**THE RECORDS:**
---+---
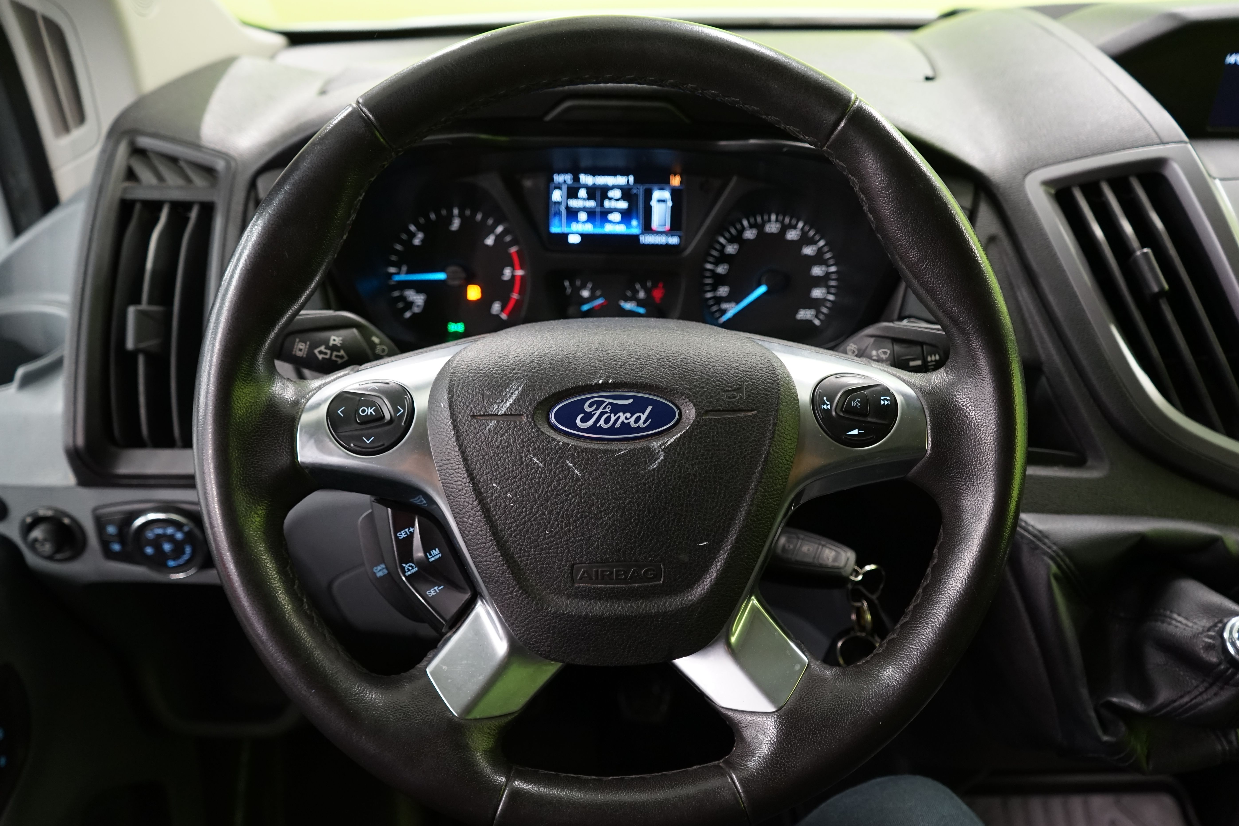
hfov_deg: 61.9
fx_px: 1032
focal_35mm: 30
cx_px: 625
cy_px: 427
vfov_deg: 43.6
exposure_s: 1/25
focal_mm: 28
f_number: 4.5
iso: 1250
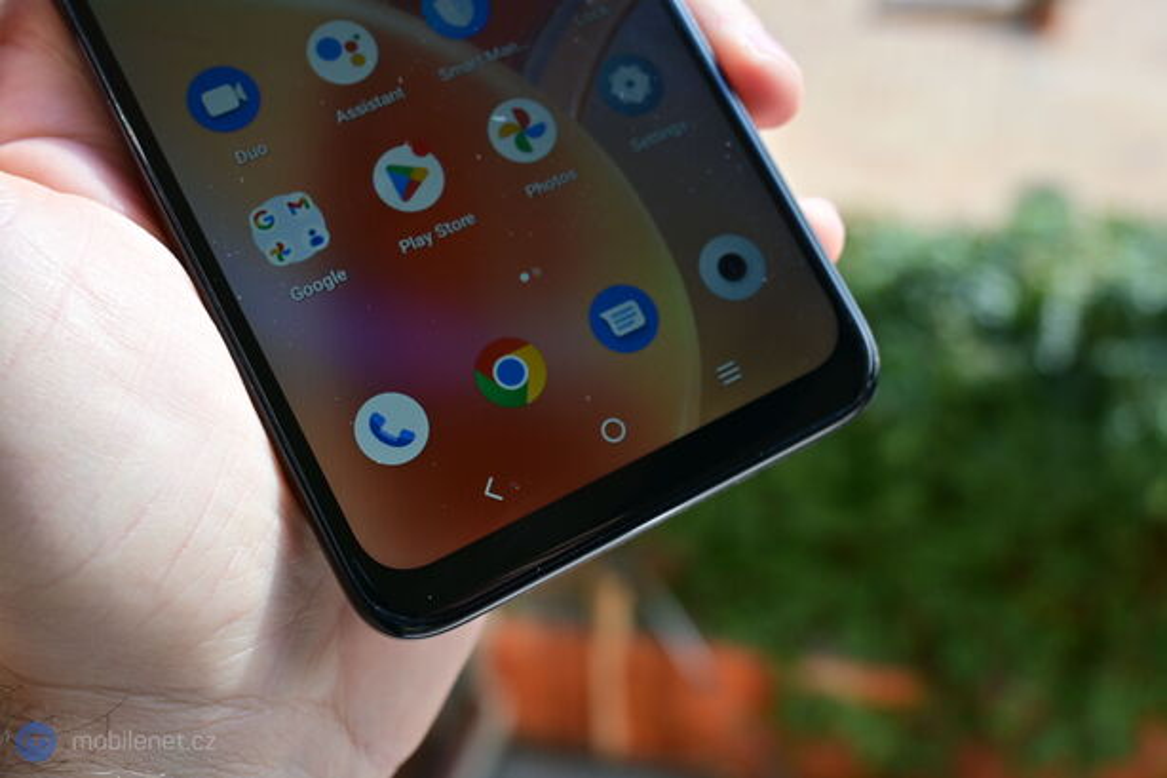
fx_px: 1337
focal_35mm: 41
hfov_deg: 47.2
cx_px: 584
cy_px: 389
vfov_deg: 32.4
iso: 100
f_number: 5.6
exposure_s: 1/125
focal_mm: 27.5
---+---
**WORK ORDER:**
Each line of the data is to be duplicated exactly; pictures stay out of the copy.

**ANSWER SPACE:**
hfov_deg: 61.9
fx_px: 1032
focal_35mm: 30
cx_px: 625
cy_px: 427
vfov_deg: 43.6
exposure_s: 1/25
focal_mm: 28
f_number: 4.5
iso: 1250
fx_px: 1337
focal_35mm: 41
hfov_deg: 47.2
cx_px: 584
cy_px: 389
vfov_deg: 32.4
iso: 100
f_number: 5.6
exposure_s: 1/125
focal_mm: 27.5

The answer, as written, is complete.